(Task set):
[1] In the Barrio Cafe review, why do the writers close with "Told you this place is popular"?
[2] Write out the rows listing the category names and their counts, matching each line as given.

(Given passage):
^^^^

Barrio Cafe
Barrio Cafe may be the ultimate proof of the existence of karma. This slammin' little eatery on 16th Street has been hailed by all and sundry, from the New York Times and Food and Wine magazine to nearly every rag in P-town, save maybe for Erotica Phoenix. All Barrio needs now is for Yahweh to part the heavens and reenact his Sistine Chapel shtick with a nekkid chef Silvana Salcido Esparza playing Adam with tattoos and breasts. But, hey, we ain't here to playa-hate. Esparza and business partner Wendy Gruber have earned all the plaudits, huzzahs, kudos, laurels, and six-packs of Corona they can carry. Barrio's thing is authentic Mexican cuisine prepared with a gourmet flair, in sauces that are so good you'll want to smear them all over someone you love á la 9 1/2 Weeks. We're especially enamored of Barrio's black-as-night mole, and its "delicate" green tomatillo sauce, for which we're willing to offer up our first-born, if need be (whenever we get around to procreating). The interior is vibrant and fun, with decorative local art on the walls, and there's often live music on tap. And if you happen to see a bearded dude in a white robe and sandals, nose-deep in a queso fundido, that's Jehovah, yo. Told you this place is popular.

^^^^

(Given records):
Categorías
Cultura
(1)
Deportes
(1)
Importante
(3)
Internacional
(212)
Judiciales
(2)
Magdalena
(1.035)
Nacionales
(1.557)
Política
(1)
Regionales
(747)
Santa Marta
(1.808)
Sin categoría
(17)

^^^^

(Written responses):
[1] The line follows the joke that a bearded man in a white robe and sandals eating queso fundido there would be Jehovah. If even he dines at Barrio Cafe, that caps the earlier claim that the restaurant has been praised by everyone, from the New York Times and Food and Wine magazine to nearly every local publication.

[2]
Categorías
Cultura
(1)
Deportes
(1)
Importante
(3)
Internacional
(212)
Judiciales
(2)
Magdalena
(1.035)
Nacionales
(1.557)
Política
(1)
Regionales
(747)
Santa Marta
(1.808)
Sin categoría
(17)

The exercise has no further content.